Gramify

Gramify is an analysis tool built with the purpose of enhancing attacks on complex passwords through the use of n-grams. Gramify offers three types of n-gram analysis

Word
Character
Charset

These each perform n-grams at their respective levels.

What is an n-gram?

Those unfamiliar with the term will most easily understand it as the n words that follow each other naturally. At a word level the sentence: "I am writing a program" can be split at 2-gram level into: ["I am", "am writing", "writing a", "a program"]. at 3-gram level into: ["I am writing", "am writing a", "writing a program"]. This can also be done at a character level for example with "abc defg" into the 3-gram ["abc", "bc ", "c d", " de", "def", "efg"]. Logically you can imagine that using this on books, or song lyrics can turn into a powerful analytical form where you can extract quotes or find words commonly used together such as the words: "I am", "He is" instead of: "capricorn icecream".

Word n-grams

The options offered by the gramify as of version 0.8 are as follows:

gramify.py word <input_file> <output_file> [--min-length=<int>] [--max-length=<int>] --min-length refers to the minimum amount of words that ngrams should be.
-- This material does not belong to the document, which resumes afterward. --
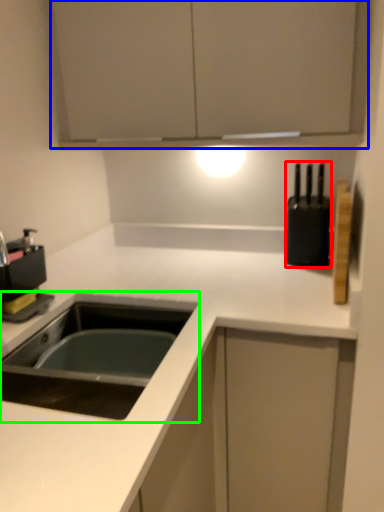
Question: Considering the real-world distances, which object is closest to appliance (highlighted by a red box)? cabinetry (highlighted by a blue box) or sink (highlighted by a green box).

Choices:
 (A) cabinetry
 (B) sink

Answer: (A)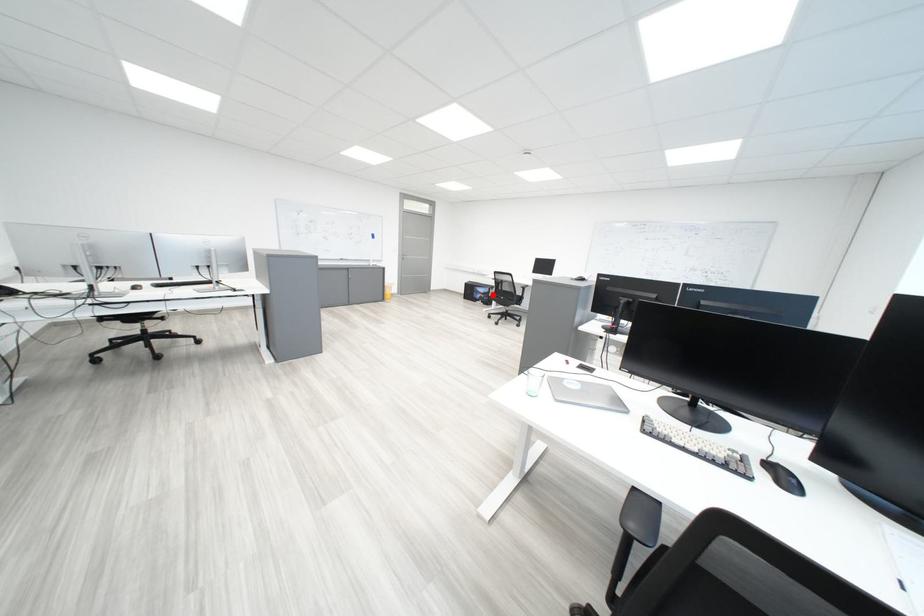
Ergo. at least <int> words (Default: 1) --max-length refers to the maximum amount of words that ngrams should be. Ergo. at least <int> words (Default: 10)

Expecting long quotes or lyrics? Increase the --max-length, the penalty is often minor.

Example of input file format:

But now that I'm home feels like I'm in heaven
See I been travelin'
Ooh, whoah ooh whoah
I'm in heaven
Oh and I'm, feeling right at home
Feeling right at home
Feeling like I'm in heaven
It's like I'm in heaven
It's like I'm in heaven, ooh we oh

Output is unsorted data containing duplicates like the word "It's" and "I'm" as 1-gram or "I'm in heaven" as 3-gram. Sorting them as recommended (sort by occurrence) will put the best at the top, so you can HEAD the output file if the data is too much. Read more: https://en.wikipedia.org/wiki/N-gram

Some recommended commands would be:

gramify.py word <input_file> <output_file> 
gramify.py word <input_file> <output_file> --max-length=32

hashcat -a0 -m0 <hashlist> <output_file> -r <sentence_mangling_rules>
hashcat -a1 -m0 <hashlist> <output_file> <output_file> -j"$ "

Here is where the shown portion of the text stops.